* **What you should do**: Below this line is the material. Write out only its lines from the one containing "432 403 6.52" through the one containing "1498 324 22641", both kept, exactly.

════════

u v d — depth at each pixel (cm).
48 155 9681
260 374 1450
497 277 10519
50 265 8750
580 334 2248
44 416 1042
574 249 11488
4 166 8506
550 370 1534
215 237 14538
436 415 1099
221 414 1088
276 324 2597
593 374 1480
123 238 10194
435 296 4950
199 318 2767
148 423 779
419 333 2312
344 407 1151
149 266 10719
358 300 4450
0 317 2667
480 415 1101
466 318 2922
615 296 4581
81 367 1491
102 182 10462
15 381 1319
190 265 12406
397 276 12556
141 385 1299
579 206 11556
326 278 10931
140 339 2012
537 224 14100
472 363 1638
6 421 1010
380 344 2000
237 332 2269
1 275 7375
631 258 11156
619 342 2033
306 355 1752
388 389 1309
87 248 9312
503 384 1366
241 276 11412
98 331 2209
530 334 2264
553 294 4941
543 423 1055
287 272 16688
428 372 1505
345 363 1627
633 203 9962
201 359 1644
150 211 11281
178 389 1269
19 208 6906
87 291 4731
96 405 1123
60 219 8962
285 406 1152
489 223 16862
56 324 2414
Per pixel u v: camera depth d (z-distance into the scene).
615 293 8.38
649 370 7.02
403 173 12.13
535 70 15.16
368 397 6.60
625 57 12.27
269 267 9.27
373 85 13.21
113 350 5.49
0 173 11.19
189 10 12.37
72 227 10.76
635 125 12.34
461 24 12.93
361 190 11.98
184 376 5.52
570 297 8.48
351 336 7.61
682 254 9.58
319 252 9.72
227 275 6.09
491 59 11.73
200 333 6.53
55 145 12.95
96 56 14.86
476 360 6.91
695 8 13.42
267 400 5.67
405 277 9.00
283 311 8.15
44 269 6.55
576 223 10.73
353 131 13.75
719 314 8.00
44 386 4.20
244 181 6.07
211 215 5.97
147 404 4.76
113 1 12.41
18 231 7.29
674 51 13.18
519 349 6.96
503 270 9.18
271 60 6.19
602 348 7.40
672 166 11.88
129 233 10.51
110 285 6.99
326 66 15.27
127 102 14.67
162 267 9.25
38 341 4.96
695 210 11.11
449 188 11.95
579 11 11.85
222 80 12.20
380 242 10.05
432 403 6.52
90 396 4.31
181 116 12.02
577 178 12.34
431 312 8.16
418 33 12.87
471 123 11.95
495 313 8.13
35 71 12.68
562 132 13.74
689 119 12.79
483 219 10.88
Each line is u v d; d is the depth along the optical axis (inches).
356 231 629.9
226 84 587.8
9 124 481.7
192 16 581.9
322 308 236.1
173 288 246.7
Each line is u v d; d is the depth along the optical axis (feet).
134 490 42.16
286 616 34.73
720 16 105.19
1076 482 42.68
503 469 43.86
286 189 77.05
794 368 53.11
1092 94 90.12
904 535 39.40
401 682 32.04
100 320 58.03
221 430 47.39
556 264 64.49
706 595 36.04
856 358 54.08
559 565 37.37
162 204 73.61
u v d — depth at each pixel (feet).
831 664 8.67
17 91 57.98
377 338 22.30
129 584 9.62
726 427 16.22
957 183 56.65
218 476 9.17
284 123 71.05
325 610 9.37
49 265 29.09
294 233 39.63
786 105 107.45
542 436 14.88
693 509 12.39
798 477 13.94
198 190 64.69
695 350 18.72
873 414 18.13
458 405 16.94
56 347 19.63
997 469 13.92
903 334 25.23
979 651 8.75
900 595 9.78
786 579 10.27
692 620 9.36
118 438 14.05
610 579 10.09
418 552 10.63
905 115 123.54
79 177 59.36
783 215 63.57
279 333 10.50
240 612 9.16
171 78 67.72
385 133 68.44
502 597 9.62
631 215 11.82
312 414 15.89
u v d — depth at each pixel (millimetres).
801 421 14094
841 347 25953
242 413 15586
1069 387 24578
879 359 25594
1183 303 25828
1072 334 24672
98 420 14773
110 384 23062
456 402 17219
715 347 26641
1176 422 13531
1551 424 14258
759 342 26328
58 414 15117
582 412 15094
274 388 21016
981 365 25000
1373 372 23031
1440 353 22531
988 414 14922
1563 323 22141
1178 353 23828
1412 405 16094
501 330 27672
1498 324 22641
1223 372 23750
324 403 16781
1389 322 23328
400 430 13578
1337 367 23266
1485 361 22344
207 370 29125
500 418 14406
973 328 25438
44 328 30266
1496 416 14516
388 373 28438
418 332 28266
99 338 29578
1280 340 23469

════════

* **Result**:
432 403 6.52
90 396 4.31
181 116 12.02
577 178 12.34
431 312 8.16
418 33 12.87
471 123 11.95
495 313 8.13
35 71 12.68
562 132 13.74
689 119 12.79
483 219 10.88
Each line is u v d; d is the depth along the optical axis (inches).
356 231 629.9
226 84 587.8
9 124 481.7
192 16 581.9
322 308 236.1
173 288 246.7
Each line is u v d; d is the depth along the optical axis (feet).
134 490 42.16
286 616 34.73
720 16 105.19
1076 482 42.68
503 469 43.86
286 189 77.05
794 368 53.11
1092 94 90.12
904 535 39.40
401 682 32.04
100 320 58.03
221 430 47.39
556 264 64.49
706 595 36.04
856 358 54.08
559 565 37.37
162 204 73.61
u v d — depth at each pixel (feet).
831 664 8.67
17 91 57.98
377 338 22.30
129 584 9.62
726 427 16.22
957 183 56.65
218 476 9.17
284 123 71.05
325 610 9.37
49 265 29.09
294 233 39.63
786 105 107.45
542 436 14.88
693 509 12.39
798 477 13.94
198 190 64.69
695 350 18.72
873 414 18.13
458 405 16.94
56 347 19.63
997 469 13.92
903 334 25.23
979 651 8.75
900 595 9.78
786 579 10.27
692 620 9.36
118 438 14.05
610 579 10.09
418 552 10.63
905 115 123.54
79 177 59.36
783 215 63.57
279 333 10.50
240 612 9.16
171 78 67.72
385 133 68.44
502 597 9.62
631 215 11.82
312 414 15.89
u v d — depth at each pixel (millimetres).
801 421 14094
841 347 25953
242 413 15586
1069 387 24578
879 359 25594
1183 303 25828
1072 334 24672
98 420 14773
110 384 23062
456 402 17219
715 347 26641
1176 422 13531
1551 424 14258
759 342 26328
58 414 15117
582 412 15094
274 388 21016
981 365 25000
1373 372 23031
1440 353 22531
988 414 14922
1563 323 22141
1178 353 23828
1412 405 16094
501 330 27672
1498 324 22641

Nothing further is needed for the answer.